Cost Effectiveness of Private Student Transportation

The Ontario School Bus Association (OSBA) is concerned about a growing shift from transporting students by private school buses to municipal transit vehicles. Municipal transit may appear to offer cost advantages when in fact, the high degree of financial subsidization of public transportation by the Ontario Ministry of Transportation and municipal governments masks the fact that the actual costs to Ontario taxpayers are higher when transit buses are dedicated to school transportation.

In April 1992, Ernst & Young completed a report for the OSBA entitled "Cost Comparison of Student Transportation Via School Bus Operators and Municipal Transit Systems." The report revealed the following facts:

  • Municipal transit buses cost up to 65 per cent more to operate than school buses, in terms of fuel, maintenance and insurance.
  • After factoring in the Ontario Ministry of Transportation grant -- a hidden provincial subsidy of 33 percent -- municipal buses still cost 32 per cent more to operate than school buses.
  • Ministry of Transportation grants make buying a new municipal buses appear equal to buying new school buses.
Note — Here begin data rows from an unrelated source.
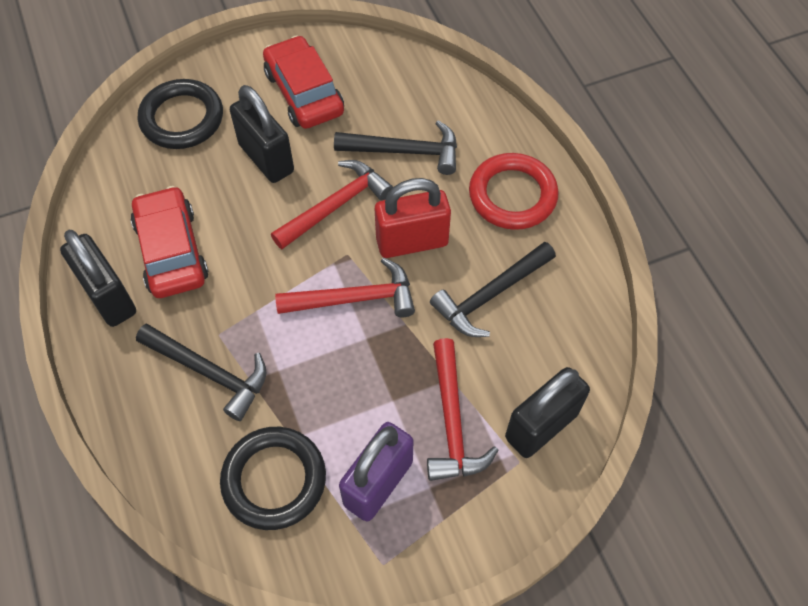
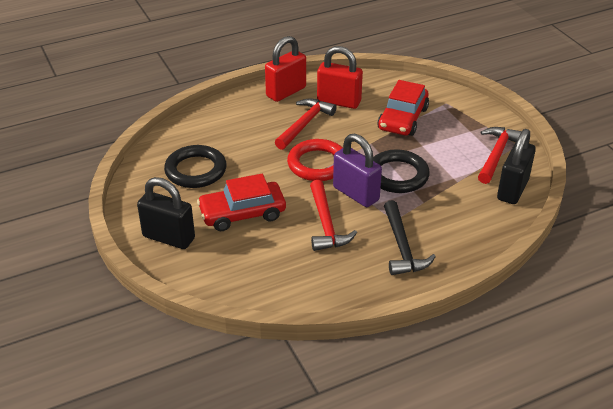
black hammer: 3 -> 1
black padlock: 3 -> 2
red padlock: 1 -> 2

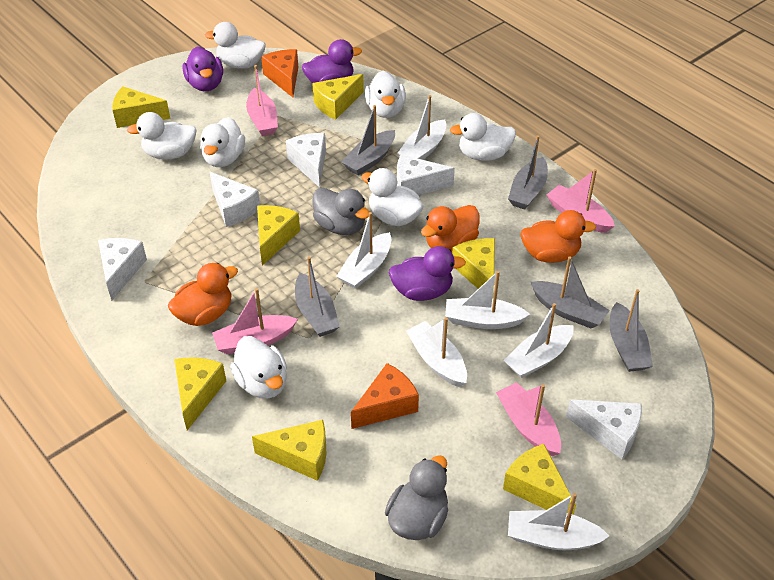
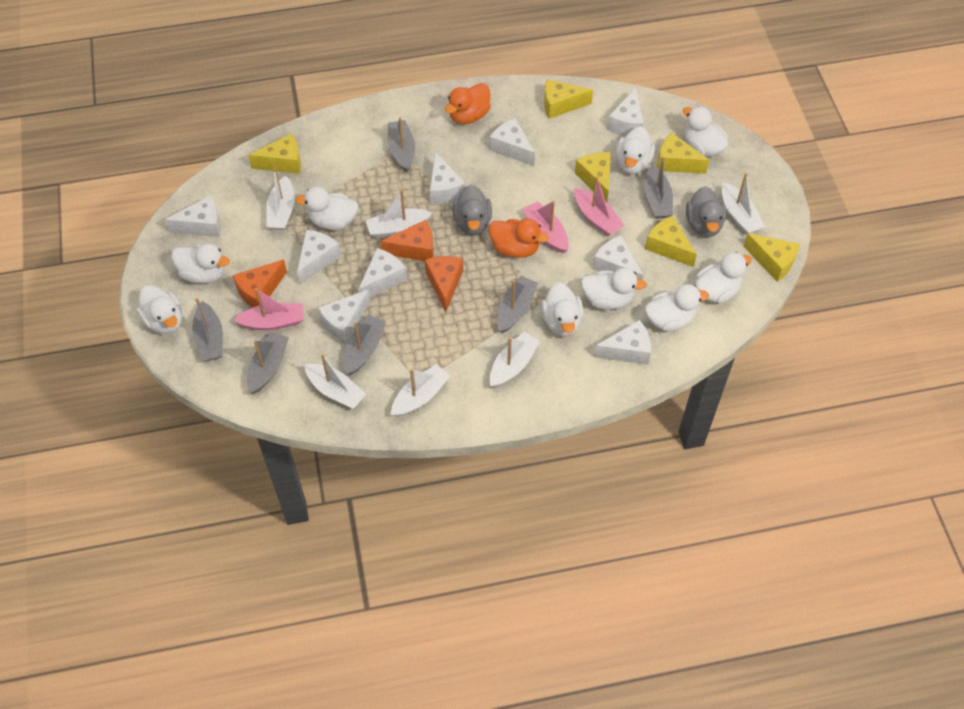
grey boat: 5 -> 6
orange cheese: 2 -> 3
orange duck: 3 -> 2
pink boat: 4 -> 3
purple duck: 3 -> 0
white cheese: 5 -> 9
white duck: 7 -> 9
yellow cheese: 7 -> 6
In fact, the cost of municipal buses is several times higher: $50,000 for a school bus compared to an average of $250,000 for a transit bus.
  • Many municipal transit authorities add extra buses at peak times to accommodate or create dedicated school runs.
  • In municipalities, each dedicated school run requires an additional bus added to the fleet and potentially, the wages and benefits of ad additional driver. In some cases, employees must be paid a minimum number of hours per week regardless of the time actually worked.
  • Rather than reallocating money by diverting students to municipal transit, municipalities and province could realize actual savings by using school buses and eliminating special municipal runs for students.

The OSBA supports fiscal responsibility. It believes that budgetary decisions must be based upon complete, accurate information and it advocates the use of full cost accounting when deciding transportation services for students.

The Association also supports the findings of the Ministry of Transportation's Community Transportation Review which recommends that:

  1. The safety of students should take precedence when deciding upon transportation options (i.e. elementary students using school buses versus public transportation) and local communities should determine age guidelines.
  2. Full-cost accounting should be used when comparing transportation costs, including all capital and operating subsidies from public funds.